● **TASK BRIEF**: Please reproduce exactly the lines that begin the listing below, up to and including the line where "WAGES, AND PRICES" occurs.

● **SOURCE MATERIAL**:
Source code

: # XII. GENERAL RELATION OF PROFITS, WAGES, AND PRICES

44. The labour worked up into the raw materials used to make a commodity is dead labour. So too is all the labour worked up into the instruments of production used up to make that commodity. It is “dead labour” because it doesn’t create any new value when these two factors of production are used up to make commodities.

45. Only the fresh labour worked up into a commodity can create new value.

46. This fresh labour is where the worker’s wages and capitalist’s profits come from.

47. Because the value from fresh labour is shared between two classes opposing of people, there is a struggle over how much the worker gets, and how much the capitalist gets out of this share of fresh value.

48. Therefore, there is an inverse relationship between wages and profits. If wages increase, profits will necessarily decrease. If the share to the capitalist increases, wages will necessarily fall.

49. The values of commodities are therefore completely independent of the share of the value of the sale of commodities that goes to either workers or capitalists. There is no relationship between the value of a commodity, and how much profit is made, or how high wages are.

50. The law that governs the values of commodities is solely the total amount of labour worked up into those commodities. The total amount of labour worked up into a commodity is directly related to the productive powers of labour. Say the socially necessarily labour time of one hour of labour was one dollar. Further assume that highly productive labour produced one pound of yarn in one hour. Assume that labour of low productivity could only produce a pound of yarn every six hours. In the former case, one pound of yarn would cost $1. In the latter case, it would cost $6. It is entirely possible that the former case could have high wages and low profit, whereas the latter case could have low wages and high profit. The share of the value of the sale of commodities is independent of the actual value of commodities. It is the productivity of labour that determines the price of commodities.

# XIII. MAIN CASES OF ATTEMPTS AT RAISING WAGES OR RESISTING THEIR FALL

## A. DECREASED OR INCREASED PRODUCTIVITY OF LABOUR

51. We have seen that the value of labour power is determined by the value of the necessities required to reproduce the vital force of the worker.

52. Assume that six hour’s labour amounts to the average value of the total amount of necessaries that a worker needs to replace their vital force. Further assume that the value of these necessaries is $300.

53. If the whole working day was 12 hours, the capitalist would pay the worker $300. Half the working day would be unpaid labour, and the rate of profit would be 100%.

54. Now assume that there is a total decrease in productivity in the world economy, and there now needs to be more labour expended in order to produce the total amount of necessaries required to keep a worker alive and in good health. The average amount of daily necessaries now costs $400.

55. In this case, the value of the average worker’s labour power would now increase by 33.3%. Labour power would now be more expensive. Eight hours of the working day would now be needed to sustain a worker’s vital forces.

● **TASK SOLUTION**:
Source code

: # XII. GENERAL RELATION OF PROFITS, WAGES, AND PRICES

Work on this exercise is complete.